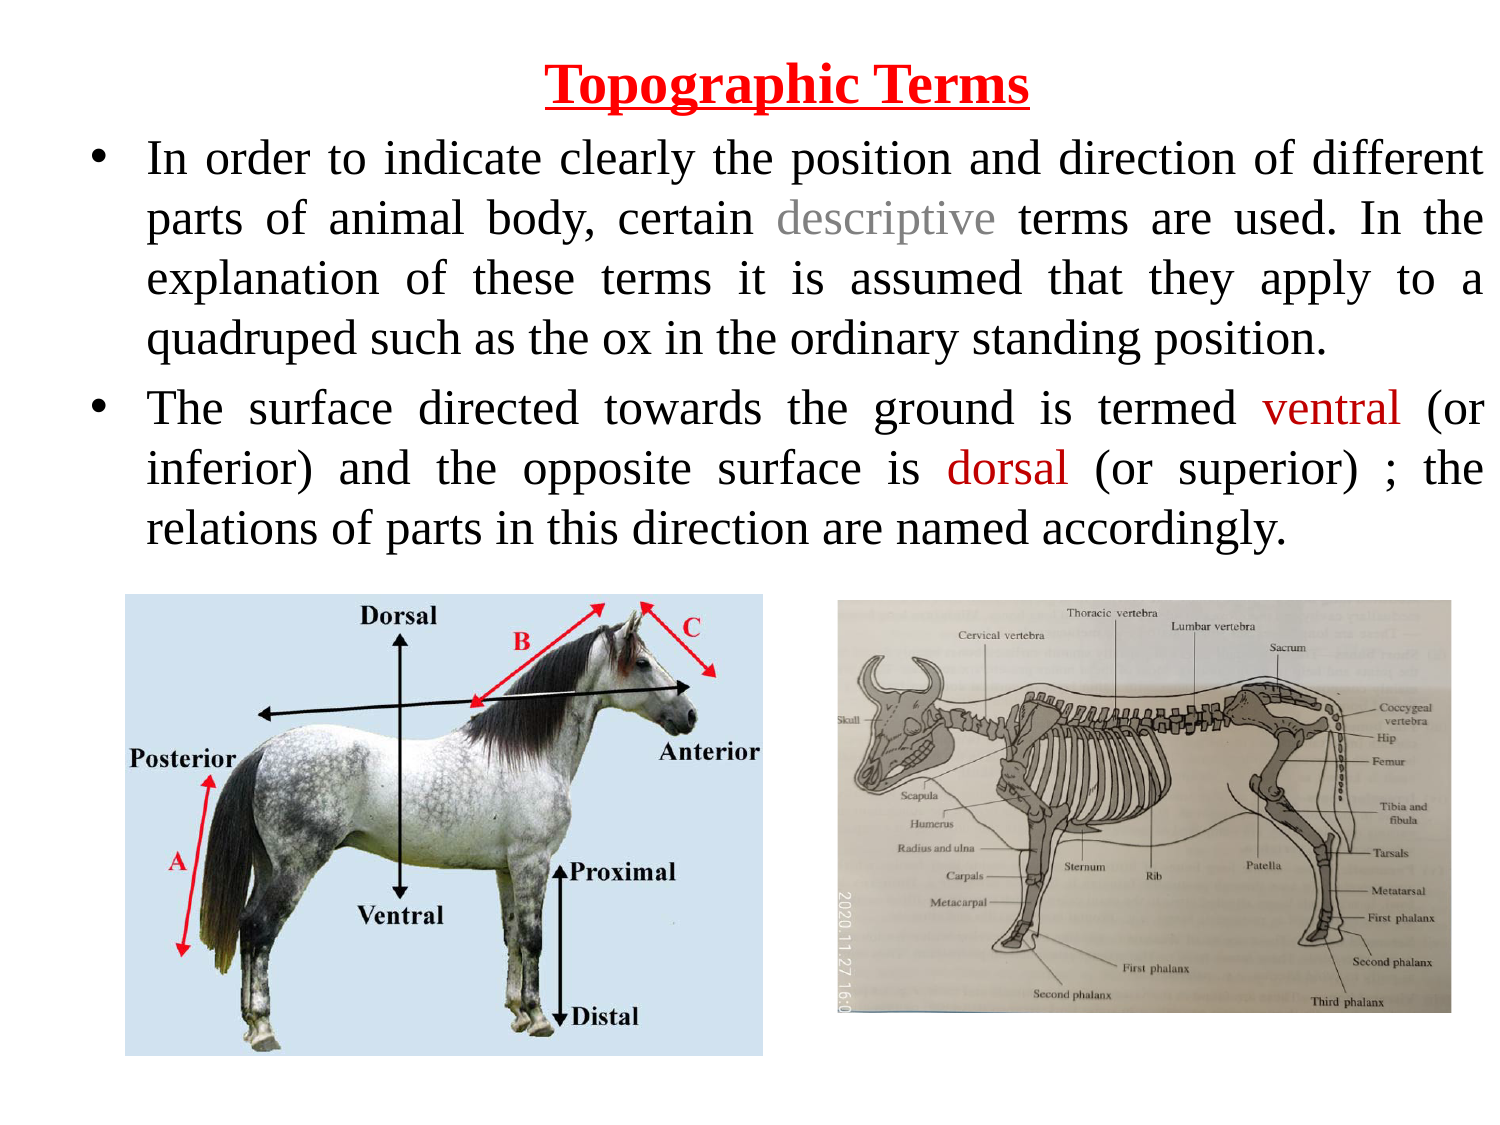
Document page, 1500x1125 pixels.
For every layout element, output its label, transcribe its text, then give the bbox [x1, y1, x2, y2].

picture [837, 499, 1452, 1114]
list Topographic Terms In order to indicate clearly the position and direction of different parts of animal body, certain descriptive terms are used. In the explanation of these terms it is assumed that they apply to a quadruped such as the ox in the ordinary standing position. The surface directed towards the ground is termed ventral (or inferior) and the opposite surface is dorsal (or superior) ; the relations of parts in this direction are named accordingly. [75, 37, 1500, 1100]
picture [124, 594, 763, 1056]
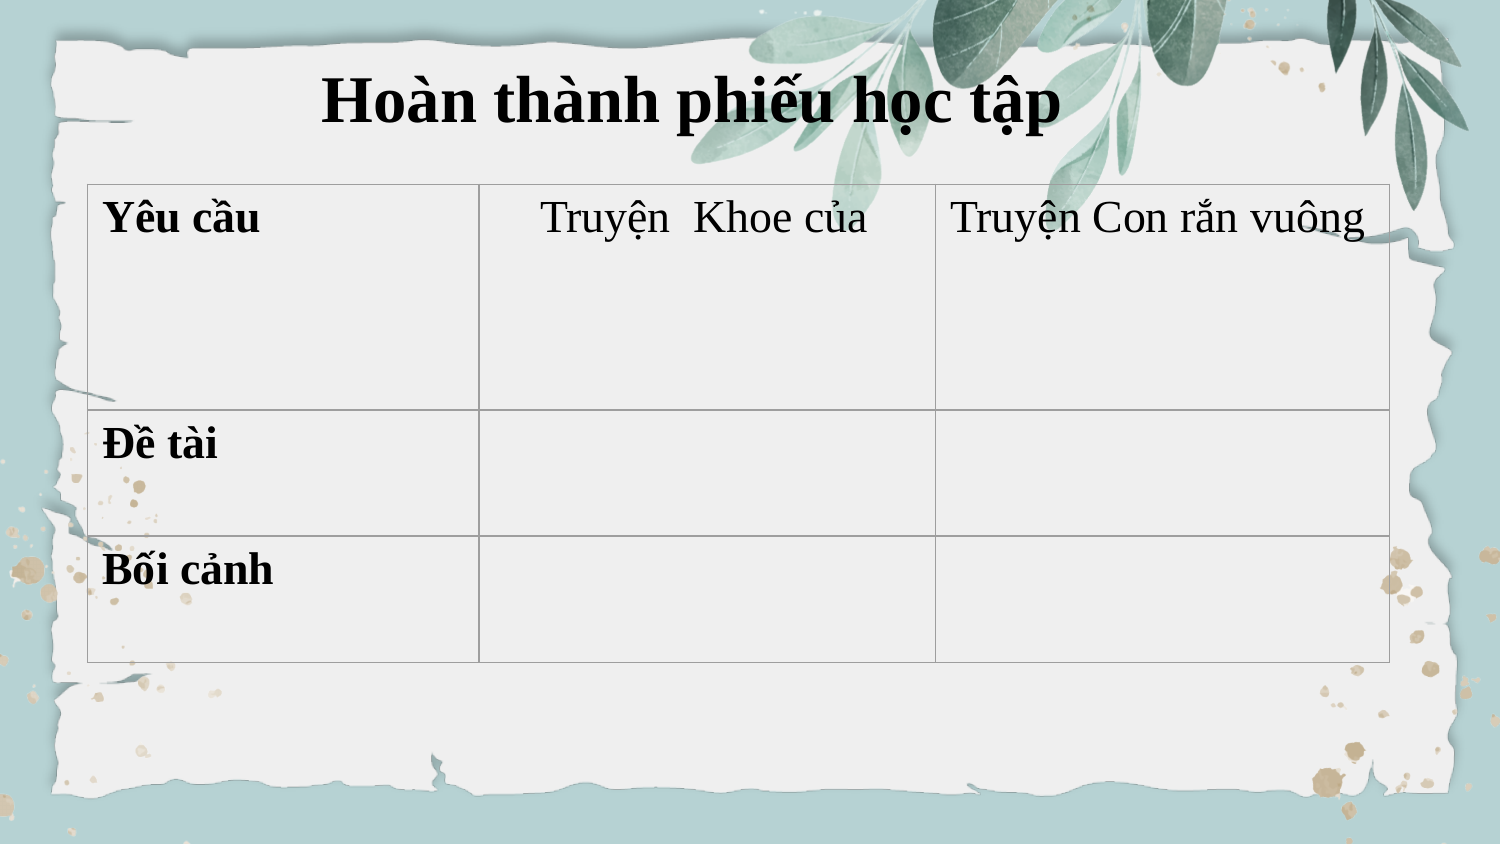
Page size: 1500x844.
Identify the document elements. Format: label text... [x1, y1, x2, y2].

table_header Truyện Con rắn vuông [936, 185, 1389, 409]
table_cell [936, 537, 1389, 662]
title Hoàn thành phiếu học tập [205, 41, 1146, 189]
table_cell [480, 537, 935, 662]
table_cell [936, 411, 1389, 535]
picture [26, 0, 1500, 431]
table_header Truyện Khoe của [480, 189, 935, 409]
table_header Yêu cầu [88, 185, 478, 409]
table_cell Bối cảnh [88, 537, 478, 662]
table_cell [480, 411, 935, 535]
table_cell Đề tài [88, 411, 478, 535]
picture [0, 153, 1500, 844]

• _Exercise directions_:
Print, exactly as written, the lines above from the first one to the one containing "Page size: 1500x844.". Leave out pictures.

• _Problem solution_:
Document page, 1500x1125 pixels.
For every layout element, output its label, transcribe its text, then give the bbox [x1, y1, x2, y2].

picture [837, 499, 1452, 1114]
list Topographic Terms In order to indicate clearly the position and direction of different parts of animal body, certain descriptive terms are used. In the explanation of these terms it is assumed that they apply to a quadruped such as the ox in the ordinary standing position. The surface directed towards the ground is termed ventral (or inferior) and the opposite surface is dorsal (or superior) ; the relations of parts in this direction are named accordingly. [75, 37, 1500, 1100]
picture [124, 594, 763, 1056]
Page size: 1500x844.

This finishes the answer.